Phase III is characterized by a large-scale collapse of the volcanic edifice, which occurred in the last stage of the eruption. Debris avalanche occurred from near Otake crater toward the shore of Sakuchi. The deposit is as thick as ca. 10 m at the shore, and can be divided into three units based on their lithofacies and colors.
4.2 Sequence and products of the 1884-85 eruption (Meiji Eruption)
An explosion occurred in October of 1884, which was followed by pumice and ash fall on the island and then by effusion of lava flows from Otake crater (Meiji Lava). The eruption seems to have lasted until February of 1885. We could not find the pumice fall deposit of this eruption in the village area, but there is a pumice layer near the summit of Otake that could be correlated with this eruption. Small portions of the pyroclastic cone of the present Otake crater (ca. 450 in diameter) seem to have been formed at this time, judging from some records in the Meiji era. The lava flow covers a wide area from Otake crater toward the shoreline of Kurogai in Sakuchi Caldera. Many flow lobes have developed on the surface of the lava flow. Ropy wrinkles are developed on some of these lobes implying that they flew like pahoehoe lava.
4.3 Products after the 1884-85 eruption to present
The activity after the Meiji eruption is characterized by small-scale vulcanian, strombolian, and ash-emitting eruptions. The vulcanian eruptions of Suwanosejima Volcano feature an explosion of a short duration, with ash plumes and a small amount of volcanic bombs that can fall in the area a few kilometers from Otake crater. The bombs are dense blocks or bread-crust bombs. The strombolian eruptions are characterized by intermittent emissions of incandescent magmatic fragments. In an active period, such as in 2010, highly vesicular and low-crystallinity golden scoria and flaky bombs are erupted by strombolian eruptions. Some eruptions with continuous ash emission are called ash eruptions. The products of an ash eruption consist of scoria fragments of various vesicularity, as well as fragments of dense rock and crystals, most of which are fresh and probably essential materials.

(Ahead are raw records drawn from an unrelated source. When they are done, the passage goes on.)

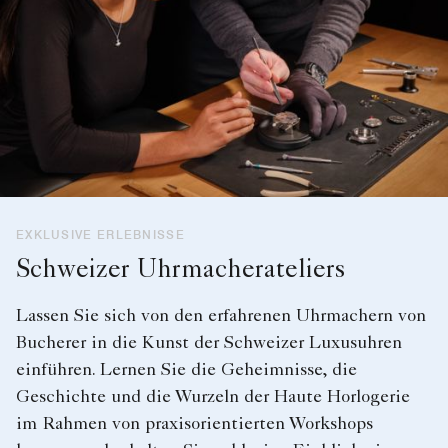
EXKLUSIVE ERLEBNISSE
Schweizer Uhrmacherateliers
Lassen Sie sich von den erfahrenen Uhrmachern von
Bucherer in die Kunst der Schweizer Luxusuhren
einführen. Lernen Sie die Geheimnisse, die
Geschichte und die Wurzeln der Haute Horlogerie
im Rahmen von praxisorientierten Workshops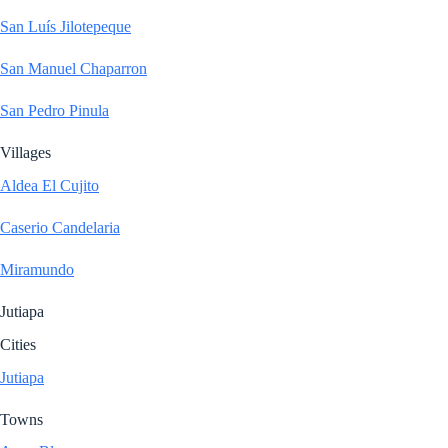
San Luís Jilotepeque
San Manuel Chaparron
San Pedro Pinula
Villages
Aldea El Cujito
Caserio Candelaria
Miramundo
Jutiapa
Cities
Jutiapa
Towns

The Otake Pyroclastic Cone, with a diameter and height of ca. 600 m and 80 m, respectively, was formed by these activities at Otake crater. The distal ash fall deposit by this activity covers the whole island (Imura, 1991), with a thickness of a few meters and 0.5-1 m near the summit and in the village 4 km south of the crater, respectively.
5: Petrology
The products of Suwanosejima Volcano are basaltic andesite to dacite with SiO2 of 55-67 wt.%. Three compositional trends in variation are observed in the SiO2-MgO diagram ( Fig. 8). (1) The 1884-85 lava has the most primitive composition in Suwanosejima Volcano and has high MgO content; most of the products of recent activity belong to this trend. (2) The 1813 products are at the mafic-end of a compositional trend in which Sakuchi lavas belong. (3) The third indicates some parallel trends in which the mafic and felsic end members are lavas of Tondachidake Volcano and Susaki Lava, respectively; most of the products of Older to Young Otake volcanoes belong to this group. These compositional trends were formed by the fractional crystallizations and magma mixings with two – three end members.
The amount of phenocrysts in the products of Suwanosejima Volcano is 19-43 vol.%. Phenocrysts consist mainly of plagioclase and small amounts of orthopyroxene, clinopyroxene, and magnetite. Some samples have a trace amount of olivine, and some historical products after the 1813 eruption do not have magnetite phenocrysts.